From these output I know that raid uses near-copies that sdb and sdc are identical and sdd and sde are identical. I failed and removed one of strips.
mdadm /dev/md100 -f /dev/sdc
mdadm /dev/md100 -f /dev/sde
mdadm /dev/md100 -r /dev/sdc
mdadm /dev/md100 -r /dev/sde
After that I have 2 empty disks. Then I create two sparse files with size 1TB and setup loop device.
dd if=/dev/zero of=/tmp/disk1.bin bs=1K count=1 seek=1G
losetup /dev/loop1 /tmp/disk1.bin
dd if=/dev/zero of=/tmp/disk2.bin bs=1K count=1 seek=1G
losetup /dev/loop2 /tmp/disk2.bin
Sparse files advantage is they do not use any disk area if any data is written on them. As an example /tmp/disk1.bin and /tmp/disk2.bin uses only 2KB space on /tmp. After that I create a raidz2 zfs pool with 2 real disks and 2 loop disks and then mark two loop disks offline.
zpool create myzfs raidz2 /dev/loop1 /dev/loop2 /dev/sdc /dev/sde
zpool offline myzfs /dev/loop1
zpool offline myzfs /dev/loop2
Creating a zfs pool with name myzfs creates default zfs file system and mounts it to the /myzfs folder. After creating pool you can create zfs file systems and volumes (same as lvm logical volumes). You can configure mount point of zfs file system and quota and volume size of zfs volume. I create a temporary zfs volume for data migration without quota and mount point as /mnt/temp-data and I rsync my data.
zfs create -o mountpoint=/mnt/temp-data myfs/temp-data
rsync -ar /mnt/data /mnt/temp-data
Then my cpu start using 100%. Then I stopped rsync. After some research I need to change xattr property to sa if I am using centos. Then continue rsync (good cpu).
zfs set xattr=sa myzfs
rsync -ar /mnt/data/ /mnt/temp-data
However I started using so much memory. I learned that zfs uses memory so much (1GB for each 1TB). ZFS has two cache: primary and secondary and for caching zfs has tree values: all, metadata and none. I set primary cache to metadata.
zfs set primarycache=metadata myzfs
Memory consumptions is now lower.

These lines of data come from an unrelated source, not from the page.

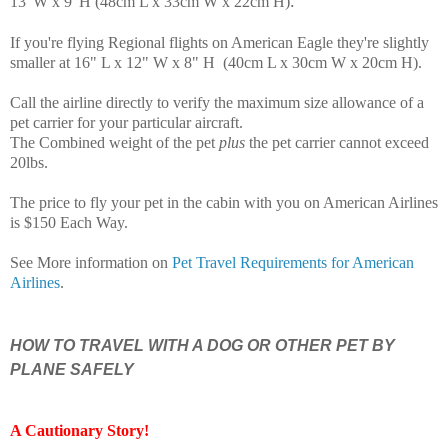
.
13"W x 9"H (48cm L x 33cm W x 22cm H)
If you're flying Regional flights on American Eagle they're slightly
smaller at 16" L x 12" W x 8" H (40cm L x 30cm W x 20cm H)
.
Call the airline directly to verify the maximum size allowance of a
pet carrier for your particular aircraft.
The Combined weight of the pet
plus
the pet carrier cannot exceed
20lbs.
The price to fly your pet in the cabin with you on American Airlines
is $150 Each Way.
See More information on
Pet Travel Requirements for American
Airlines
.
HOW TO TRAVEL WITH A DOG OR OTHER PET BY
PLANE SAFELY
A Cautionary Story
!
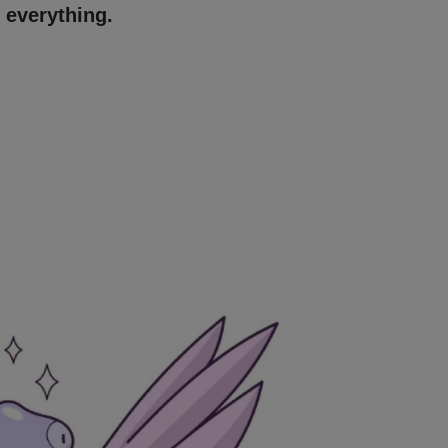
 everything.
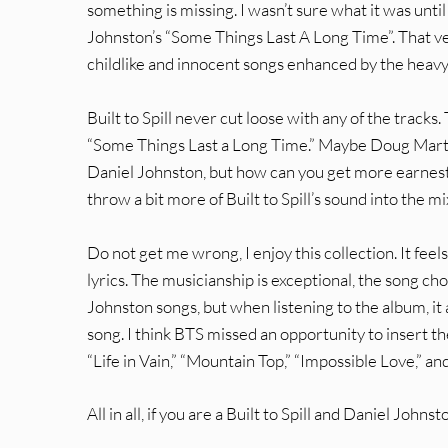
something is missing. I wasn’t sure what it was unt
Johnston’s “Some Things Last A Long Time”. That ver
childlike and innocent songs enhanced by the heavy 
Built to Spill never cut loose with any of the tracks
“Some Things Last a Long Time.” Maybe Doug Martsc
Daniel Johnston, but how can you get more earnest 
throw a bit more of Built to Spill’s sound into the 
Do not get me wrong, I enjoy this collection. It feel
lyrics. The musicianship is exceptional, the song c
Johnston songs, but when listening to the album, it 
song. I think BTS missed an opportunity to insert th
“Life in Vain,” “Mountain Top,” “Impossible Love,” a
All in all, if you are a Built to Spill and Daniel Joh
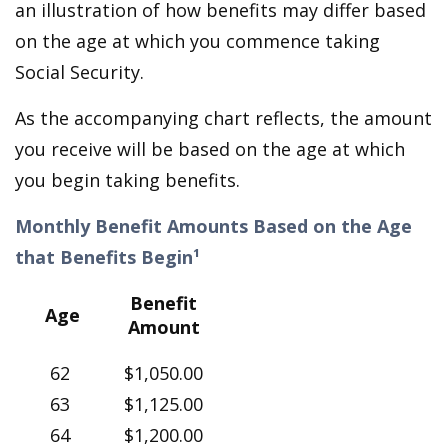
an illustration of how benefits may differ based
on the age at which you commence taking
Social Security.
As the accompanying chart reflects, the amount
you receive will be based on the age at which
you begin taking benefits.
Monthly Benefit Amounts Based on the Age
that Benefits Begin¹
Benefit
Age
Amount
62
$1,050.00
63
$1,125.00
64
$1,200.00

However speed is low. I need a secondary cache. Some research of other zfs configurations in the world. I seed that in server environment admins uses ssd disks for cache (read cache) and log (like write cache). I bought and ssd disk and create two partition one for cache and one for log. And attached them to my pool.
zpool add myzfs log /dev/sdf1
zpool add myzfs cache /dev/sdf2
I reached good speeds. After rsync of my data, I fully removed raid setup and replace loop disks.
mdadm --stop /dev/md100
zpool replace myzfs /dev/loop1 /dev/sdb
zpool replace myzfs /dev/loop2 /dev/sdd
losetup -d /dev/loop1
losetup -d /dev/loop2
rm -f /tmp/disk1.bin /tmp/disk2.bin
Now zpool start recovering the pool.
Migration is completed.
After that, I started to planning and creating file systems and volumes on my zpool.
For next days I will write about virtual machine cloning with zfs.